A large amount of data is recorded in software repositories throughout the lifetime of long lived projects. These repositories represent a detailed and rich record of the historical progress of large projects. For example, source control systems store changes to the source code as development progresses, defect tracking systems follow the resolution of software defects, and archived communications between project personnel record the rationale for decisions throughout the life of a project. Most software projects carefully preserve their repositories; until recently, data from these repositories was used primarily for historical record supporting activities such as retrieving old versions of the source code or examining the status of a defect.

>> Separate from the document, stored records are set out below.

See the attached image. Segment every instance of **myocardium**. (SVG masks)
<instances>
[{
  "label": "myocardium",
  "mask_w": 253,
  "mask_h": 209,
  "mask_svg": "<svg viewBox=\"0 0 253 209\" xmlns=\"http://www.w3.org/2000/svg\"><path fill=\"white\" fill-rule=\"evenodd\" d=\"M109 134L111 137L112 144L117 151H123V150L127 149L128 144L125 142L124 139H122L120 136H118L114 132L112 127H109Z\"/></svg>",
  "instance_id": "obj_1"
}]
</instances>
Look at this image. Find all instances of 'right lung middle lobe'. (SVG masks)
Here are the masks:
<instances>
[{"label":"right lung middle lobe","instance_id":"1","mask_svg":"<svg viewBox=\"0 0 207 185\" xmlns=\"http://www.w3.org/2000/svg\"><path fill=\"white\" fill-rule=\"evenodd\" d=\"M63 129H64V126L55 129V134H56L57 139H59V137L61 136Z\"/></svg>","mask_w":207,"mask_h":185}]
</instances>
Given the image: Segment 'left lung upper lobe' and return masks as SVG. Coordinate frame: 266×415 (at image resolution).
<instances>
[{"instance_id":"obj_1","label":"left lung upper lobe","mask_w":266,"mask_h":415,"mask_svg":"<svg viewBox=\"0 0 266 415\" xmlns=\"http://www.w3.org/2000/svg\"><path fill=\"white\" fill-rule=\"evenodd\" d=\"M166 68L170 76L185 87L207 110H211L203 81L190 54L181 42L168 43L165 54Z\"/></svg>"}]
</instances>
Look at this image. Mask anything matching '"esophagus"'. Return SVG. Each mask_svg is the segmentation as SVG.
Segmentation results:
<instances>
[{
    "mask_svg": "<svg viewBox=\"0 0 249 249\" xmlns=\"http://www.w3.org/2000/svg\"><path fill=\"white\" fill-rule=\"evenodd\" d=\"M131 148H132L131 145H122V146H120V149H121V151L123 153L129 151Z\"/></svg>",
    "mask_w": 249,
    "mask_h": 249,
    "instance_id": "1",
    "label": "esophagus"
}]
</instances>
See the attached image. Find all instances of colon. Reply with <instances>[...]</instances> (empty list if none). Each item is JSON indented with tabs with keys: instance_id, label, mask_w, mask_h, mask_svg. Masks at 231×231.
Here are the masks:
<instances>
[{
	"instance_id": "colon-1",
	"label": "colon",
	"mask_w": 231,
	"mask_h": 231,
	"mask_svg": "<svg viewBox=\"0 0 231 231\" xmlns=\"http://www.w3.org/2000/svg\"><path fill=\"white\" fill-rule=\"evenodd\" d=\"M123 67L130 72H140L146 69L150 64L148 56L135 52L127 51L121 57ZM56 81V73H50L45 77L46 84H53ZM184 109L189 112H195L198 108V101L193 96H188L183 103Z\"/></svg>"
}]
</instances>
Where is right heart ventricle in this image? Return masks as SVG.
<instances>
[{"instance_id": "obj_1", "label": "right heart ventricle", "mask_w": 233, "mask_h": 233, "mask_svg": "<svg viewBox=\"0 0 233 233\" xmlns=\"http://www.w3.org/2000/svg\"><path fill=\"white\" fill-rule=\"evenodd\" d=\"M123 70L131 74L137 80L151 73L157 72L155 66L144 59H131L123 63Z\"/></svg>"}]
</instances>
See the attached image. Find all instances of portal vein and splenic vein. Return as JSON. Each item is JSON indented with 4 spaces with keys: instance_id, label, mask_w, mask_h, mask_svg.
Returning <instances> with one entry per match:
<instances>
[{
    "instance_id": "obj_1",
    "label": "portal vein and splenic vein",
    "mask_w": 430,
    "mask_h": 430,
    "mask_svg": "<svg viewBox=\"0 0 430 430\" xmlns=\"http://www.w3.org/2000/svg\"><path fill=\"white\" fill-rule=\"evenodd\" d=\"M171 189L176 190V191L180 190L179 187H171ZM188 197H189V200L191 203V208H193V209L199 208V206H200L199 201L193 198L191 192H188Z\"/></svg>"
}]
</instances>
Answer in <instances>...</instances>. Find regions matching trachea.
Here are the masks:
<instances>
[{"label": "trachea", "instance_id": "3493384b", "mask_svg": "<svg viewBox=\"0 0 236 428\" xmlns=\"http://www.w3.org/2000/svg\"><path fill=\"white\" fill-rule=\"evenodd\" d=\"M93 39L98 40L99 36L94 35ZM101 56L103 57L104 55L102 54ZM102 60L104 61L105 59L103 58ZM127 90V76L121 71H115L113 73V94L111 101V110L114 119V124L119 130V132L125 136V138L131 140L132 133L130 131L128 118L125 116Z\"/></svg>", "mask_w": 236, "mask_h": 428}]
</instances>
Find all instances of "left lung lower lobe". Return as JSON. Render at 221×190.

This seminar course explores the mining of data in software repositories in order to help researchers gain empirically based understanding of software development practices, and to support practitioners in managing, maintaining, and evolving complex software projects. The course will discuss leading research in the areas of mining software repositories, software evolution, empirical software engineering and reverse engineering. Papers discussed in this course will give students a glimpse of leading research which transforms software repositories from static record keeping repositories to active repositories that are used by researchers and practitioners to better understand and predict software development activities instead of depending on ad hoc guesses and gut feelings. Students who complete the course successfully will be well positioned to perform research in mining of software engineering data.

Classes are held on Thursdays (2:30-5:30) in CLEA201. Each class, students will present and discuss around four papers. A detailed schedule is available here. Each class will cover papers along one of the following themes:

  • Visualization of Data in Software Repositories
  • Guiding Softare Development
  • Bug Prediction
  • Bug Detection
  • Mining Process and Social Data
  • Code Duplication
  • Code Reuse, Reuse Patterns, and Code Searching
  • Tools and Mining Challenges
  • Software Evolution and Decay

Students are expected to have some background in software development and software engineering. Knowledge of data mining techniques will be beneficial but not expected.

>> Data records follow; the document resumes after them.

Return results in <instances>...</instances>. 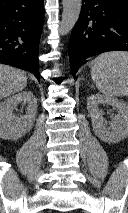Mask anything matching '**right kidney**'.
Instances as JSON below:
<instances>
[{"label":"right kidney","instance_id":"1","mask_svg":"<svg viewBox=\"0 0 128 213\" xmlns=\"http://www.w3.org/2000/svg\"><path fill=\"white\" fill-rule=\"evenodd\" d=\"M27 103V112L17 117L13 110L19 103ZM37 114V98L31 91H22L0 102V138L18 140L29 132Z\"/></svg>","mask_w":128,"mask_h":213}]
</instances>
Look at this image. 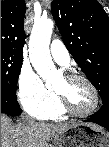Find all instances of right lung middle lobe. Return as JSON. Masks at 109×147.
I'll list each match as a JSON object with an SVG mask.
<instances>
[{
	"label": "right lung middle lobe",
	"instance_id": "right-lung-middle-lobe-1",
	"mask_svg": "<svg viewBox=\"0 0 109 147\" xmlns=\"http://www.w3.org/2000/svg\"><path fill=\"white\" fill-rule=\"evenodd\" d=\"M23 56L1 49V92L16 99V87Z\"/></svg>",
	"mask_w": 109,
	"mask_h": 147
}]
</instances>
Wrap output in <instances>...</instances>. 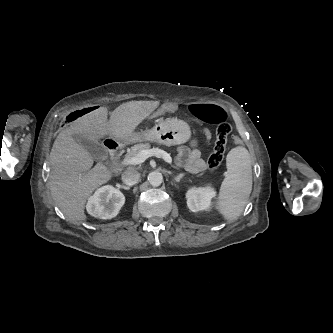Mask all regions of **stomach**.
Returning a JSON list of instances; mask_svg holds the SVG:
<instances>
[{
    "label": "stomach",
    "mask_w": 333,
    "mask_h": 333,
    "mask_svg": "<svg viewBox=\"0 0 333 333\" xmlns=\"http://www.w3.org/2000/svg\"><path fill=\"white\" fill-rule=\"evenodd\" d=\"M190 138L191 130L188 124L168 118L151 129L133 133L130 137L121 140L126 143L146 140L171 146L186 143Z\"/></svg>",
    "instance_id": "0dacf381"
}]
</instances>
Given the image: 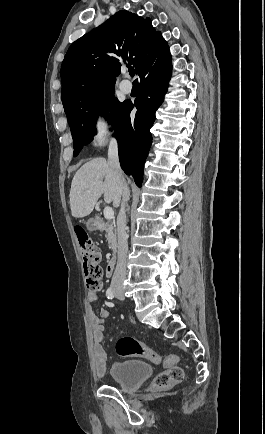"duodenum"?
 Returning a JSON list of instances; mask_svg holds the SVG:
<instances>
[{
  "label": "duodenum",
  "mask_w": 265,
  "mask_h": 434,
  "mask_svg": "<svg viewBox=\"0 0 265 434\" xmlns=\"http://www.w3.org/2000/svg\"><path fill=\"white\" fill-rule=\"evenodd\" d=\"M106 228H107V231H109L111 233V231H112L111 227H106ZM116 264H117V259L115 257L110 259V261L106 264L105 271H106L107 276L113 275Z\"/></svg>",
  "instance_id": "duodenum-1"
}]
</instances>
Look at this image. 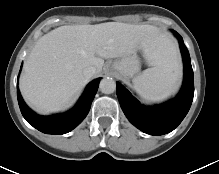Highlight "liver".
<instances>
[{"mask_svg": "<svg viewBox=\"0 0 219 174\" xmlns=\"http://www.w3.org/2000/svg\"><path fill=\"white\" fill-rule=\"evenodd\" d=\"M140 49L148 63L156 64L167 52L176 54L170 40L150 25L106 22L96 25H67L42 36L24 63L20 90L39 113L62 110L87 83L83 70L102 71L104 59L123 57Z\"/></svg>", "mask_w": 219, "mask_h": 174, "instance_id": "6515ba94", "label": "liver"}]
</instances>
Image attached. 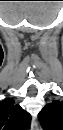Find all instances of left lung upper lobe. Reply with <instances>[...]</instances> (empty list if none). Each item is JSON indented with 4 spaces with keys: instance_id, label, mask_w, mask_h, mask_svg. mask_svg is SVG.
I'll use <instances>...</instances> for the list:
<instances>
[{
    "instance_id": "left-lung-upper-lobe-1",
    "label": "left lung upper lobe",
    "mask_w": 63,
    "mask_h": 130,
    "mask_svg": "<svg viewBox=\"0 0 63 130\" xmlns=\"http://www.w3.org/2000/svg\"><path fill=\"white\" fill-rule=\"evenodd\" d=\"M39 120L45 130H63V102L47 104L39 113Z\"/></svg>"
}]
</instances>
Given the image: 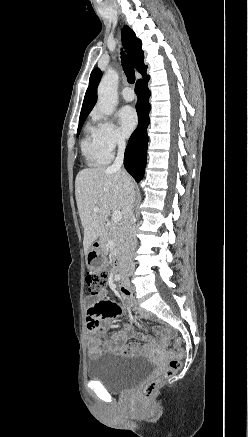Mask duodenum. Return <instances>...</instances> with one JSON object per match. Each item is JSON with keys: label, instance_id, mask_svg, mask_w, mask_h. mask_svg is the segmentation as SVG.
<instances>
[{"label": "duodenum", "instance_id": "1", "mask_svg": "<svg viewBox=\"0 0 248 437\" xmlns=\"http://www.w3.org/2000/svg\"><path fill=\"white\" fill-rule=\"evenodd\" d=\"M93 246H94V247H98V246H99L98 241H95L94 244H93ZM113 265H114V270H115V271H119V270L121 269V265H122L121 258H120V257H117V258L115 259Z\"/></svg>", "mask_w": 248, "mask_h": 437}]
</instances>
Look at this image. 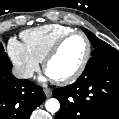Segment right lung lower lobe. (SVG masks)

Students will be evaluated on
1. Classroom participation (10%):
Students are expected to read all papers covered in a week, come to class prepared to discuss their thoughts and take part of the classroom discussions.

2. Paper presentation and discussion (20%):
Each paper will be assigned a presenter and a discussant. Both presenter and discussant will be assigned the same mark so they should work together as a team. The presentation will last 15 mins and the discussion will last 15-30 mins. After each class, the presenter and discussant should email me their slides so I could post them online.

  • Role of presenter: As a presenter you should not simply repeat the paper's content (remember you only have 15 mins), instead you should point out the main important findings of the work. You should highlight any novel contributions, any surprises, and other possible applications of the proposed techniques. You should check the authors' other work related to the presented paper. Finally you should place the work relative other papers covered in the course (especially the papers covered in that particular week).
  • Role of discussant: As a discussant, you should take an adversarial position by pointing out weak and controversial positions in the paper. You should present a short rebuttal of the paper. You should come prepared with problems and counterexamples for the presented work.
3. Weekly critique (10%):
Each week, each student should pick one of the papers for that week and submit via email a one page critique of the paper before the start of class. The critique should offer a brief summary of the paper, points in favor, points against, and comments for improvement.

4. Assignments (20%):
Two assignments done in a group of 2 or 3 students.
  1. Assignment 0: Email a list of your group members and pick one open source projects to be used for Assignments 1 and 2. Explain your motivation for picking the project and give a brief overview of available repositories for that project. Hand in a 1-2 page report.
  2. Assignment 1: Pick ten hypotheses that you can conveniently test using data from the repositories of the project which you picked in Assignment 0. Hand in a 10-12 page report. The report should motivate why you picked these hypotheses. The report should also explain your plans for testing each one of your hypotheses and your expectations. Make sure you map each hypothesis to the project repositories which you presented in Assignment 0. You may want to refer to these two papers for possible hypotheses or derive others based on literature and your intuition.
  3. Assignment 2: Test your ten hypotheses. Make sure you explain how you collected your data and summarize your findings. Compare your findings against your expectations in Assignment 1 and other findings in literature. Hand in a 10-12 page report.
5. Project (40%):
One original project (20-25 pages) done alone or in a group of 2 or 3 students. The project will explore one or more of the themes covered in the course. Your group needs to submit a project proposal (5 pages) around one month before end of term. Your project will be graded according to originality and interestingness of your project, depth of your work, and the presentation quality of your written report and class presentation (30 mins presentation done in the last 2 weeks of classes).